Van Gogh – Art Detective
4:27 P.M. 5/24/21
I just discovered that Kirk Douglas wanted to play Randall McMurphy in his son’s movie – he refused to sell the rights to. The actor that played Vincent Van Gogh, played him in Kesey’s script that he turned into play! Why aren’t we reading about this? How I came to discover this is an amazing set of coincidences that will begin my blog tomorrow morning. But for this, there exist no connection to Van Gogh by Ken Kesey – who sued Michael Douglas! What did Kirk have to say about this? Was Ken Kesey, and Ken Babbs – along with the Pranksters – afraid of mixing it up with Kirk the King of Hollywood – and that crowd? This is AMAZING. Our tiny Emerald Valley goes to war with Hollywood! Here is another ZARDOZ connection. Why aren’t any Pranksters talking about penetrating the Hollywood Vortex?
It has been forty-eight hours since I read about the surfacing of The Lost Van Gogh. I am reminded of James Burke’s T.V. series, Connections.
Kirk Douglas, who died today at age 103, had owned rights to the Cuckoo’s Nest play (based on Ken Kesey’s 1962 novel) and had hoped to get it financed as a movie, playing the role that later went to Jack Nicholson, Michael recalled. At the time Michael was a successful television actor in Streets of San Francisco but aspired to become a feature star and producer. He thus asked his father for his rights to the play, only to be turned down. Kirk told him firmly that no one wanted to make the movie, that he would be wasting his time.
From the New York Times
PLEASANT HILLS, Ore., March 30—Ken, Kesey, his family and 15 friends and neighbors watched the Academy Awards here on television last night at his blueberry farm southeast of Eugene with a resigned “sense of the absurd” as the movie adaptation of his novel “One Flew Over the Cuckoo’s Nest,” won five Oscars.

^^^^^^^^

Which sentences in the Van Gogh post end with a question mark? Quote each one in full.

^^^^^^^^

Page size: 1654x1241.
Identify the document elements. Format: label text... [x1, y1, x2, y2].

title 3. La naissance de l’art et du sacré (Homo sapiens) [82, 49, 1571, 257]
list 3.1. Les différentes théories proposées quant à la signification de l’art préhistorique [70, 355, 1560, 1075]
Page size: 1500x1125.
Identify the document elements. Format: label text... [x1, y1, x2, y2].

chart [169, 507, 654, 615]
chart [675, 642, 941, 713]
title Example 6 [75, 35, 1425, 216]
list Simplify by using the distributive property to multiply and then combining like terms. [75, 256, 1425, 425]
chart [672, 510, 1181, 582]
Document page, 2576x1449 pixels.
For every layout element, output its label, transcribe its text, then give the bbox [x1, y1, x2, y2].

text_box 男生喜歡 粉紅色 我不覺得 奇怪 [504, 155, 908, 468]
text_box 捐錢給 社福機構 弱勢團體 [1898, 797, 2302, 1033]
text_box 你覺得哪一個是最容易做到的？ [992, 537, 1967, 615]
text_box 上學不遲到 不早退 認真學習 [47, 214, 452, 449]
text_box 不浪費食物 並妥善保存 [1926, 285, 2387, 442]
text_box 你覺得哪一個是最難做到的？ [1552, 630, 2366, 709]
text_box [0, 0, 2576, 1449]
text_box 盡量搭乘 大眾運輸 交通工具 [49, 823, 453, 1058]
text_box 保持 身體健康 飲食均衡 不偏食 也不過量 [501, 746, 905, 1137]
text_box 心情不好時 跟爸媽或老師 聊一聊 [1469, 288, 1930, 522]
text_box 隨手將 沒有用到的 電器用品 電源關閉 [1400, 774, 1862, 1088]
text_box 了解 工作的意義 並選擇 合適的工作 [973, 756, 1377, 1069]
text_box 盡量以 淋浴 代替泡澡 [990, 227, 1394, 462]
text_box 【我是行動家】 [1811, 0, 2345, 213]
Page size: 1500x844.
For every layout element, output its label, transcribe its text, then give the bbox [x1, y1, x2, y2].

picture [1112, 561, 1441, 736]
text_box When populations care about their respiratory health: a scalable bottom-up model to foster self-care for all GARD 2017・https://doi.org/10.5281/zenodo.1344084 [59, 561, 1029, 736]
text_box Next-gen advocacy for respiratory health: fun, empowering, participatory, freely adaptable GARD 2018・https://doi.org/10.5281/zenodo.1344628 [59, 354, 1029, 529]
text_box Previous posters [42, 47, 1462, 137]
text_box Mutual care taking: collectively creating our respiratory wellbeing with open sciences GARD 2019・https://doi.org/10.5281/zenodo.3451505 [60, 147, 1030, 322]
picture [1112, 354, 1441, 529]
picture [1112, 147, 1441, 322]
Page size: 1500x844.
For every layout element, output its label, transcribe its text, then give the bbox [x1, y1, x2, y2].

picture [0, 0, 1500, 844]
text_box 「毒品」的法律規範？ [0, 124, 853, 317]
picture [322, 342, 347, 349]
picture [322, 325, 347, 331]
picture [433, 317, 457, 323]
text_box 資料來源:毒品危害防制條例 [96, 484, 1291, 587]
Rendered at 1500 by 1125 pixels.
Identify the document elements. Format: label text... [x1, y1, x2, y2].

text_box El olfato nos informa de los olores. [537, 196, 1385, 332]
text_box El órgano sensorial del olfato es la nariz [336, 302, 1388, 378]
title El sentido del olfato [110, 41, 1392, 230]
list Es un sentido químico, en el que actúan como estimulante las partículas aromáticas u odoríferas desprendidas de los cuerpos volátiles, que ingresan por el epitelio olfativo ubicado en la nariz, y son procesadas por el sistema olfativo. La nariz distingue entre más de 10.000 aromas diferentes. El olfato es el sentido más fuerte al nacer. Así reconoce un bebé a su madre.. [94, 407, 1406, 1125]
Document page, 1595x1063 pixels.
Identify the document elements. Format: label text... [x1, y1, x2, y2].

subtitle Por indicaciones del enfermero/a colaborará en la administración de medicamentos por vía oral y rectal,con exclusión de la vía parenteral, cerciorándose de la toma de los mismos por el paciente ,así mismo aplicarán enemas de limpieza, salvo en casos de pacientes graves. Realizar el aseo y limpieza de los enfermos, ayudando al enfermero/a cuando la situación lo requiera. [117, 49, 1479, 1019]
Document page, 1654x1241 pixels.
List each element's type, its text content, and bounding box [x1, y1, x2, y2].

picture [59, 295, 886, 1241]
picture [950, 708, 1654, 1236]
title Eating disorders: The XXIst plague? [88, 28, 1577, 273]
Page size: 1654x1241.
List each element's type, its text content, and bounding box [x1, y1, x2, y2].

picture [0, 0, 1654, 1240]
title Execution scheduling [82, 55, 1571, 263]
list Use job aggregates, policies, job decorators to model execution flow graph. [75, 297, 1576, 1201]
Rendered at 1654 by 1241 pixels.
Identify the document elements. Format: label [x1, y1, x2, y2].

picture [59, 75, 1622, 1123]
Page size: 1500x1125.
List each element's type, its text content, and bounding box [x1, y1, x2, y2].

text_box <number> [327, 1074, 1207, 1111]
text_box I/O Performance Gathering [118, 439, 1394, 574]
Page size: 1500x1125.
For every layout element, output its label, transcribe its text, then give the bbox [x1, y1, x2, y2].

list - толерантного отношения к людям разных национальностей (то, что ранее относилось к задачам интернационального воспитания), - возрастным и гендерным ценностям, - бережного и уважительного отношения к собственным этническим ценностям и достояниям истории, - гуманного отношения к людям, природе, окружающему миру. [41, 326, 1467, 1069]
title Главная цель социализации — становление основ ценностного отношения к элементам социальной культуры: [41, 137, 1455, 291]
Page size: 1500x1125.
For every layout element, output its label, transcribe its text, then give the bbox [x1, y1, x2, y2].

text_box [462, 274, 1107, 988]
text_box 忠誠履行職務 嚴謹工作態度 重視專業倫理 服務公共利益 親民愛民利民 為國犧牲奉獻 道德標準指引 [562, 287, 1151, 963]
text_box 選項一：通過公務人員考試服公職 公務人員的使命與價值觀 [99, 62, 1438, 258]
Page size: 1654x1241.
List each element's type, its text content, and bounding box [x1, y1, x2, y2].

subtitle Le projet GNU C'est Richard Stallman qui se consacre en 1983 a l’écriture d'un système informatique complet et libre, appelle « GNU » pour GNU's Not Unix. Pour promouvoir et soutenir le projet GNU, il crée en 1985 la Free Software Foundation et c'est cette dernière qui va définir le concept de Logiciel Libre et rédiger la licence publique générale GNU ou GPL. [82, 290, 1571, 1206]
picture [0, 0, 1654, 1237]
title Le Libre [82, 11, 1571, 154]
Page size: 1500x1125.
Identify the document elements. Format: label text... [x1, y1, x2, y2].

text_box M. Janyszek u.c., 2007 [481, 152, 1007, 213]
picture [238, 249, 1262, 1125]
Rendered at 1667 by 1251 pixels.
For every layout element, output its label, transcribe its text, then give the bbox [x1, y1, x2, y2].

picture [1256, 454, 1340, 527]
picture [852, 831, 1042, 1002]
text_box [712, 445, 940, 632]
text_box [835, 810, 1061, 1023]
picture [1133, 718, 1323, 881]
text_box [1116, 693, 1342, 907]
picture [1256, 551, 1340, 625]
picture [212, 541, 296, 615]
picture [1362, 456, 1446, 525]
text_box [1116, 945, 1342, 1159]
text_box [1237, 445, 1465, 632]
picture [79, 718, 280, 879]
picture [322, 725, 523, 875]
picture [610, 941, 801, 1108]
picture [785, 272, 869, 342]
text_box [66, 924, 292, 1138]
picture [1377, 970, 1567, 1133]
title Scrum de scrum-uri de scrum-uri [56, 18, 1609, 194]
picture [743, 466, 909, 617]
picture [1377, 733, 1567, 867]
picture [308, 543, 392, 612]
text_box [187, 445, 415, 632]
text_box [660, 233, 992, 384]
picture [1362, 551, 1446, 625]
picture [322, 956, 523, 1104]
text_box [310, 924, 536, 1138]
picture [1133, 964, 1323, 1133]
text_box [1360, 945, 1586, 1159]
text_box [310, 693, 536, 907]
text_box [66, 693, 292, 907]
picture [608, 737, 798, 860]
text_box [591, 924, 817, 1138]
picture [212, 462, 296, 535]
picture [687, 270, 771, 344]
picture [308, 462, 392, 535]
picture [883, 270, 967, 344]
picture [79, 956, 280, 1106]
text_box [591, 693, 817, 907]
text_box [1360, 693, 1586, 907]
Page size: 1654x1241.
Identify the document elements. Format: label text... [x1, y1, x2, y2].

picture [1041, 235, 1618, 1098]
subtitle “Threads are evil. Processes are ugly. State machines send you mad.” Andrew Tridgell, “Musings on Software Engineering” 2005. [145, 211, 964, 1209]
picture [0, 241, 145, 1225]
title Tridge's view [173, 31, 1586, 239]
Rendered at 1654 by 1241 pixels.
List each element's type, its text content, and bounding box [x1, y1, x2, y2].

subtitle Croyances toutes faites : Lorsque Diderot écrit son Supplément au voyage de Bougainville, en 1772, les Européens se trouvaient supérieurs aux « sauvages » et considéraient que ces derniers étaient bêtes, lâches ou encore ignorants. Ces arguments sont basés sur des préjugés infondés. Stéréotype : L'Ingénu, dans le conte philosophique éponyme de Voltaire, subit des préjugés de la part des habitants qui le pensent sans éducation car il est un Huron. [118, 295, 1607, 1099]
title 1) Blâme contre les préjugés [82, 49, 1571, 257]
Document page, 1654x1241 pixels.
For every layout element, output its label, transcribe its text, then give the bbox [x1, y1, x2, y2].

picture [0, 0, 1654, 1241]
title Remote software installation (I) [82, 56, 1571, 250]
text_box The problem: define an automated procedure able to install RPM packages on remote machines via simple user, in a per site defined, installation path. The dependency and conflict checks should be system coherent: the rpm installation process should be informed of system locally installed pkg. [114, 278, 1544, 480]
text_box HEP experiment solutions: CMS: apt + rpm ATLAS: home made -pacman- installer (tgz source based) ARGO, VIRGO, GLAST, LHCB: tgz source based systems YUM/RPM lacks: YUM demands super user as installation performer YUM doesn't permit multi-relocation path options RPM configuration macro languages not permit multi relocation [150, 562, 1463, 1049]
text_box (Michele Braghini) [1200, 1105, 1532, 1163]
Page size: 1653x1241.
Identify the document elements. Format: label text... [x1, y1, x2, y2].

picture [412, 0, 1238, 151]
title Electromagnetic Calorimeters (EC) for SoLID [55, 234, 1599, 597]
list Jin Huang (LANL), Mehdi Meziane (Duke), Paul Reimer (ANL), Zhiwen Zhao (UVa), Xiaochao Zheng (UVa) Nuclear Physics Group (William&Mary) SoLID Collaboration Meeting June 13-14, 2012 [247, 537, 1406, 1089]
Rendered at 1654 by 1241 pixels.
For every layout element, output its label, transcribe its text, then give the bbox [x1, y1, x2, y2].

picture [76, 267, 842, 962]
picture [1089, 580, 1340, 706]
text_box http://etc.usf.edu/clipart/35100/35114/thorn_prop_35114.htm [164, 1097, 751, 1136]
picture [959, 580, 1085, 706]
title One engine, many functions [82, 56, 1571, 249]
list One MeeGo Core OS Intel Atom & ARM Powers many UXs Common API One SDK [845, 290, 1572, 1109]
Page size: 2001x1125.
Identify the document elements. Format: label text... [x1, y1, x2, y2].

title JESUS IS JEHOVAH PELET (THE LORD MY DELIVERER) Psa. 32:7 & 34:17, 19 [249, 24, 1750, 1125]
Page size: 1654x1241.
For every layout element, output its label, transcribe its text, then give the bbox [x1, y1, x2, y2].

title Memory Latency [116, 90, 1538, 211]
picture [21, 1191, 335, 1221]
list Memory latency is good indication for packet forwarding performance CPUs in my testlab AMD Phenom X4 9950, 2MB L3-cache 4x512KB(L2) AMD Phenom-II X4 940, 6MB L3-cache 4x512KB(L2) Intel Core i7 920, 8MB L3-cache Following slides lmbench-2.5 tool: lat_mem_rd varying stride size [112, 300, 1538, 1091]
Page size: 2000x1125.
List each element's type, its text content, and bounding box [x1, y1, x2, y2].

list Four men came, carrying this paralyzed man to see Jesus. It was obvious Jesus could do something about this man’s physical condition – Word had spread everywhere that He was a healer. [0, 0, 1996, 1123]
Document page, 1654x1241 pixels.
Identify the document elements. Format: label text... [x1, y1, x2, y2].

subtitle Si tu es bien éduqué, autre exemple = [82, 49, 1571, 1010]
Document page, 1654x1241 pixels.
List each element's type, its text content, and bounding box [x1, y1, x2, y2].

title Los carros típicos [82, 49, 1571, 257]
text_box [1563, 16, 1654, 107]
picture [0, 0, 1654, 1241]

^^^^^^^^

[FINAL ANSWER]
- Why aren’t we reading about this?
- What did Kirk have to say about this?
- Was Ken Kesey, and Ken Babbs – along with the Pranksters – afraid of mixing it up with Kirk the King of Hollywood – and that crowd?
- Why aren’t any Pranksters talking about penetrating the Hollywood Vortex?